Start of Available data

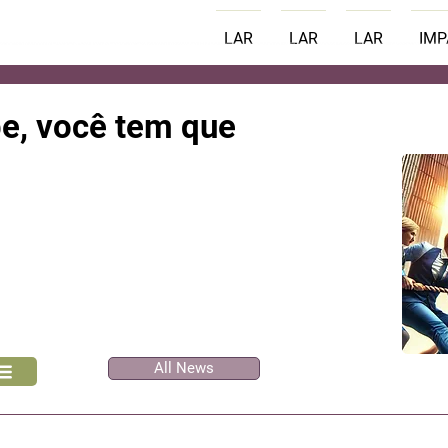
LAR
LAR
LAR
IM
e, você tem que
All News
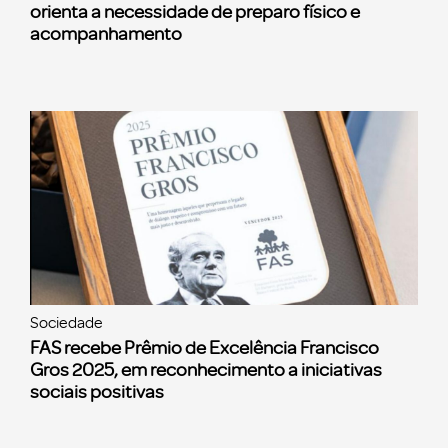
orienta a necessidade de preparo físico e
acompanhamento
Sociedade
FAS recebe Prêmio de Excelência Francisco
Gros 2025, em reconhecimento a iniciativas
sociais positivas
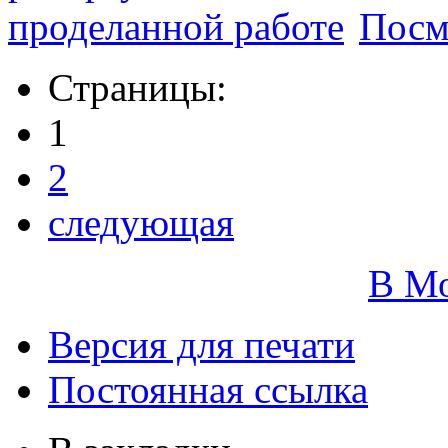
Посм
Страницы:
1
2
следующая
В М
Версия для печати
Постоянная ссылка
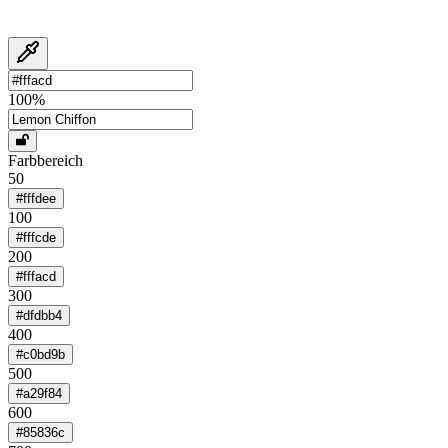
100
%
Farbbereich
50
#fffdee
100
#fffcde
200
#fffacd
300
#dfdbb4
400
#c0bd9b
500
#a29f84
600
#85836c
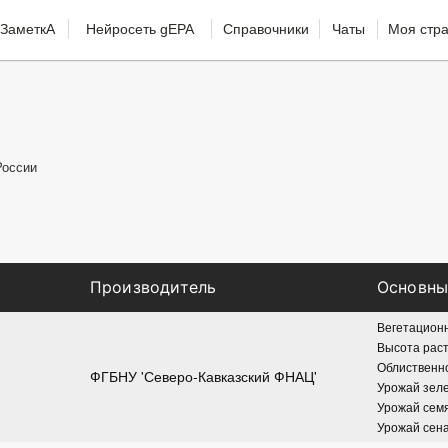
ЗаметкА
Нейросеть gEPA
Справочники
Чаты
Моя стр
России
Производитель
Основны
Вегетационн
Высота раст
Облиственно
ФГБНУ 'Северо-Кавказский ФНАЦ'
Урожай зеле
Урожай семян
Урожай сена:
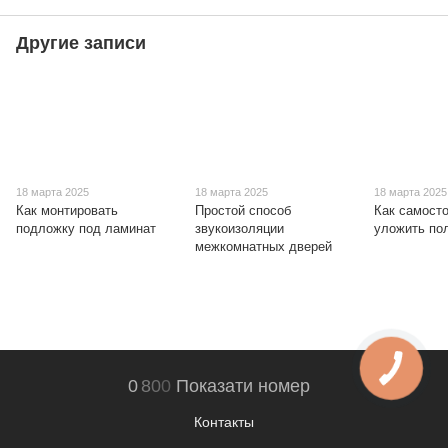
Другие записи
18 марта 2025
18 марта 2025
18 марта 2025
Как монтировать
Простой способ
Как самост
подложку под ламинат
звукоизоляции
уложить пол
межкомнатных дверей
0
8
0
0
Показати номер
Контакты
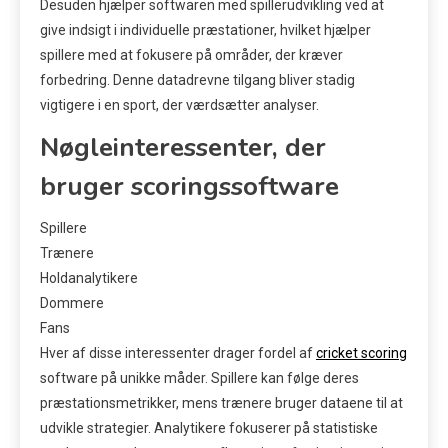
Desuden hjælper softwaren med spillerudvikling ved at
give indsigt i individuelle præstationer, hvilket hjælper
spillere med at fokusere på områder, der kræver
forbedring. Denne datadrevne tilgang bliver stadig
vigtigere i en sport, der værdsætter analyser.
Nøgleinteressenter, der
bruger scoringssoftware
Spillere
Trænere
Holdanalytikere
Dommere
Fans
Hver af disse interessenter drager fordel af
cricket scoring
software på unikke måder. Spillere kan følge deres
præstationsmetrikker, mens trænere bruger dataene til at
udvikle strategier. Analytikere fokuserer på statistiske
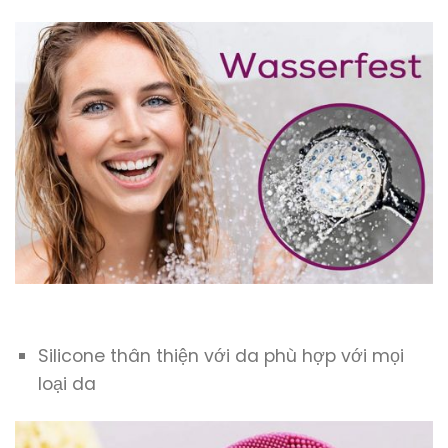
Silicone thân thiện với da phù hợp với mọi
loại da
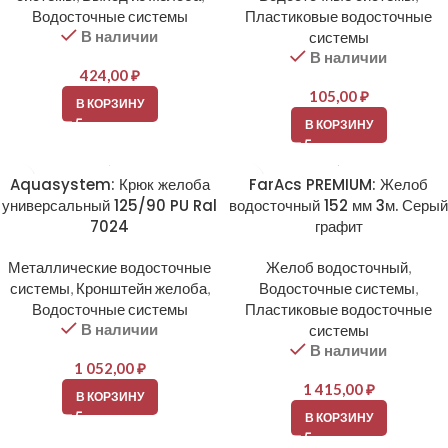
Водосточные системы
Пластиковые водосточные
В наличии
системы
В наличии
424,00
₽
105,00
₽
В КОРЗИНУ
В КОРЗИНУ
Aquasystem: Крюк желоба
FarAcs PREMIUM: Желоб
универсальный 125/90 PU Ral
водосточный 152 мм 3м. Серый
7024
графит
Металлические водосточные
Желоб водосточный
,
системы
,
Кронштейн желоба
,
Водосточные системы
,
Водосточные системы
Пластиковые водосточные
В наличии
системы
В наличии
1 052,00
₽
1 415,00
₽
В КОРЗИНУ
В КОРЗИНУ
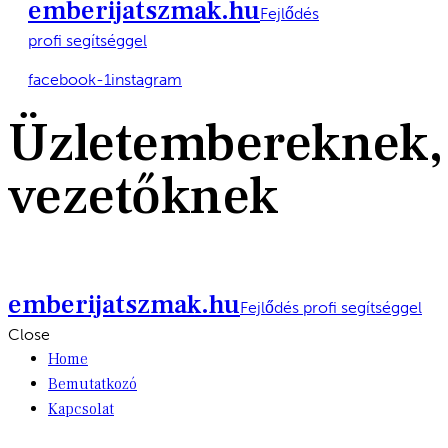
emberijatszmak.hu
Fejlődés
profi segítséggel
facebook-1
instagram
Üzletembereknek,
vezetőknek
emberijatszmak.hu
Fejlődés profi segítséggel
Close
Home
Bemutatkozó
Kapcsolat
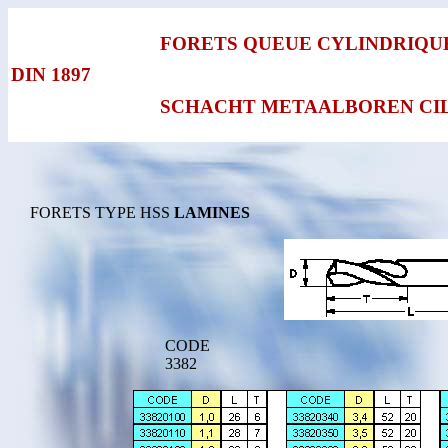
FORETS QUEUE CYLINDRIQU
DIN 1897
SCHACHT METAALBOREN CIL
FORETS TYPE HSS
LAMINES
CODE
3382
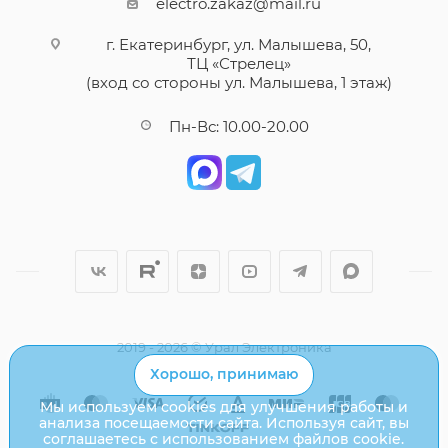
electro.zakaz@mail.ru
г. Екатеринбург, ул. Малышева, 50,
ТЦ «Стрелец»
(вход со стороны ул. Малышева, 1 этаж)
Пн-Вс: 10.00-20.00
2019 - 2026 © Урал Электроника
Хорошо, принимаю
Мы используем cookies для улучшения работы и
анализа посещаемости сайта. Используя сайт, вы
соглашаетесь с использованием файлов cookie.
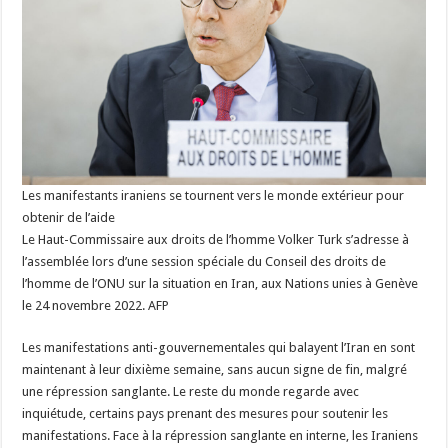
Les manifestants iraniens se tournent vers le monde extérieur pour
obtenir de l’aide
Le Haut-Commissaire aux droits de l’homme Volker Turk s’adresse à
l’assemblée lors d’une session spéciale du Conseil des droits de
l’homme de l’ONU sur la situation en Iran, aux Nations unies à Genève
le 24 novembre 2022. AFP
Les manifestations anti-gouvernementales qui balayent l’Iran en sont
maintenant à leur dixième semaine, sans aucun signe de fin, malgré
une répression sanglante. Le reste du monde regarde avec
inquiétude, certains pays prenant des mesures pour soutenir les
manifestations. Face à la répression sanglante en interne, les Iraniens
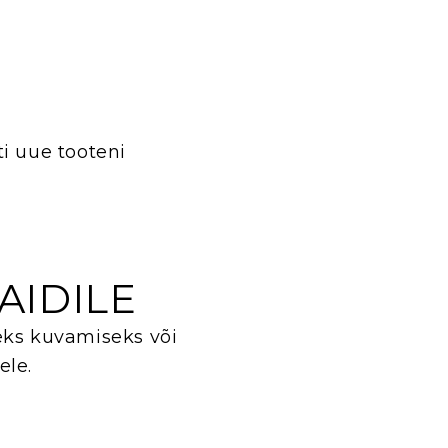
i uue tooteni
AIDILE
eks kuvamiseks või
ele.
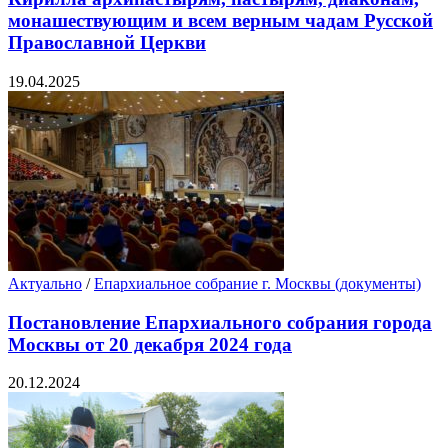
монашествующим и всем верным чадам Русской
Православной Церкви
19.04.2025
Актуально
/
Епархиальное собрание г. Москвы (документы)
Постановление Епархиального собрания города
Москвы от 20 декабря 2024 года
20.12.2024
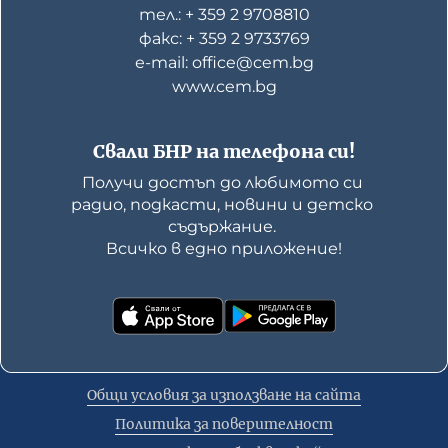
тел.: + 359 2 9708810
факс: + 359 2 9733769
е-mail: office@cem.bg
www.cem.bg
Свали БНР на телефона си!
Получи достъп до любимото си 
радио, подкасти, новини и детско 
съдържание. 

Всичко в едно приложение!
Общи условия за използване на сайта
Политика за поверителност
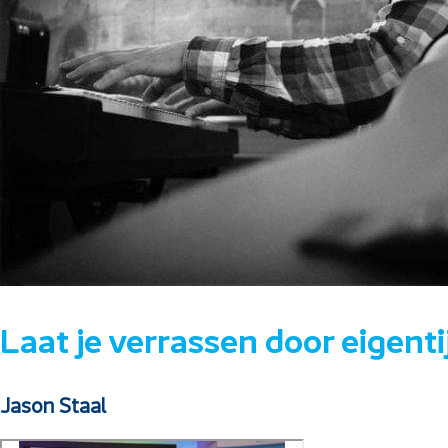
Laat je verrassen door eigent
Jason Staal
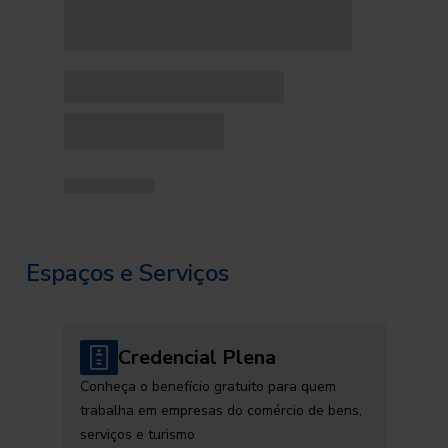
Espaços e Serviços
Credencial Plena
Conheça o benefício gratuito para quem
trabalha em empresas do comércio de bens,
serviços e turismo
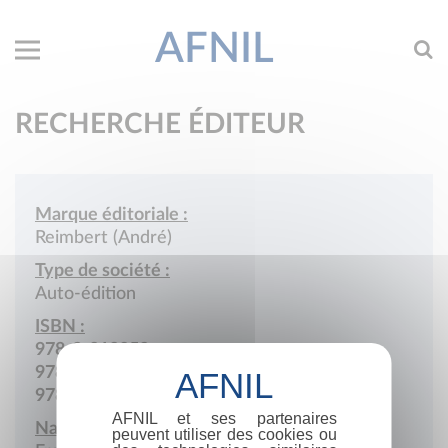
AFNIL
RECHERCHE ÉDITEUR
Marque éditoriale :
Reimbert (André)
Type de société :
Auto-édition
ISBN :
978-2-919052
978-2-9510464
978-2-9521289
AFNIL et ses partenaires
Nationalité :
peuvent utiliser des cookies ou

End of Available data

Problem
Transcribe the data exactly and leave no picture in the copy.

Answer space
LAR
LAR
LAR
IM
e, você tem que
All News
orienta a necessidade de preparo físico e
acompanhamento
Sociedade
FAS recebe Prêmio de Excelência Francisco
Gros 2025, em reconhecimento a iniciativas
sociais positivas
Посм
Страницы:
1
2
следующая
В М
Версия для печати
Постоянная ссылка
100
%
Farbbereich
50
#fffdee
100
#fffcde
200
#fffacd
300
#dfdbb4
400
#c0bd9b
500
#a29f84
600
#85836c
ЗаметкА
Нейросеть gEPA
Справочники
Чаты
Моя стр
России
Производитель
Основны
Вегетационн
Высота раст
Облиственно
ФГБНУ 'Северо-Кавказский ФНАЦ'
Урожай зеле
Урожай семян
Урожай сена:
Другие записи
18 марта 2025
18 марта 2025
18 марта 2025
Как монтировать
Простой способ
Как самост
подложку под ламинат
звукоизоляции
уложить пол
межкомнатных дверей
0
8
0
0
Показати номер
Контакты
Desuden hjælper softwaren med spillerudvikling ved at
give indsigt i individuelle præstationer, hvilket hjælper
spillere med at fokusere på områder, der kræver
forbedring. Denne datadrevne tilgang bliver stadig
vigtigere i en sport, der værdsætter analyser.
Nøgleinteressenter, der
bruger scoringssoftware
Spillere
Trænere
Holdanalytikere
Dommere
Fans
Hver af disse interessenter drager fordel af
cricket scoring
software på unikke måder. Spillere kan følge deres
præstationsmetrikker, mens trænere bruger dataene til at
udvikle strategier. Analytikere fokuserer på statistiske
Silicone thân thiện với da phù hợp với mọi
loại da
Водосточные системы
Пластиковые водосточные
В наличии
системы
В наличии
424,00
₽
105,00
₽
В КОРЗИНУ
В КОРЗИНУ
Aquasystem: Крюк желоба
FarAcs PREMIUM: Желоб
универсальный 125/90 PU Ral
водосточный 152 мм 3м. Серый
7024
графит
Металлические водосточные
Желоб водосточный
,
системы
,
Кронштейн желоба
,
Водосточные системы
,
Водосточные системы
Пластиковые водосточные
В наличии
системы
В наличии
1 052,00
₽
1 415,00
₽
В КОРЗИНУ
В КОРЗИНУ
emberijatszmak.hu
Fejlődés
profi segítséggel
facebook-1
instagram
Üzletembereknek,
vezetőknek
emberijatszmak.hu
Fejlődés profi segítséggel
Close
Home
Bemutatkozó
Kapcsolat
FORETS QUEUE CYLINDRIQU
DIN 1897
SCHACHT METAALBOREN CIL
FORETS TYPE HSS
LAMINES
CODE
3382
electro.zakaz@mail.ru
г. Екатеринбург, ул. Малышева, 50,
ТЦ «Стрелец»
(вход со стороны ул. Малышева, 1 этаж)
Пн-Вс: 10.00-20.00
2019 - 2026 © Урал Электроника
Хорошо, принимаю
Мы используем cookies для улучшения работы и
анализа посещаемости сайта. Используя сайт, вы
соглашаетесь с использованием файлов cookie.
Les manifestants iraniens se tournent vers le monde extérieur pour
obtenir de l’aide
Le Haut-Commissaire aux droits de l’homme Volker Turk s’adresse à
l’assemblée lors d’une session spéciale du Conseil des droits de
l’homme de l’ONU sur la situation en Iran, aux Nations unies à Genève
le 24 novembre 2022. AFP
Les manifestations anti-gouvernementales qui balayent l’Iran en sont
maintenant à leur dixième semaine, sans aucun signe de fin, malgré
une répression sanglante. Le reste du monde regarde avec
inquiétude, certains pays prenant des mesures pour soutenir les
manifestations. Face à la répression sanglante en interne, les Iraniens
i uue tooteni
AIDILE
eks kuvamiseks või
ele.
монашествующим и всем верным чадам Русской
Православной Церкви
19.04.2025
Актуально
/
Епархиальное собрание г. Москвы (документы)
Постановление Епархиального собрания города
Москвы от 20 декабря 2024 года
20.12.2024
тел.: + 359 2 9708810
факс: + 359 2 9733769
е-mail: office@cem.bg
www.cem.bg
Свали БНР на телефона си!
Получи достъп до любимото си 
радио, подкасти, новини и детско 
съдържание. 

Всичко в едно приложение!
Общи условия за използване на сайта
Политика за поверителност
Laat je verrassen door eigent
Jason Staal
Espaços e Serviços
Credencial Plena
Conheça o benefício gratuito para quem
trabalha em empresas do comércio de bens,
serviços e turismo
AFNIL
RECHERCHE ÉDITEUR
Marque éditoriale :
Reimbert (André)
Type de société :
Auto-édition
ISBN :
978-2-919052
978-2-9510464
978-2-9521289
AFNIL et ses partenaires
Nationalité :
peuvent utiliser des cookies ou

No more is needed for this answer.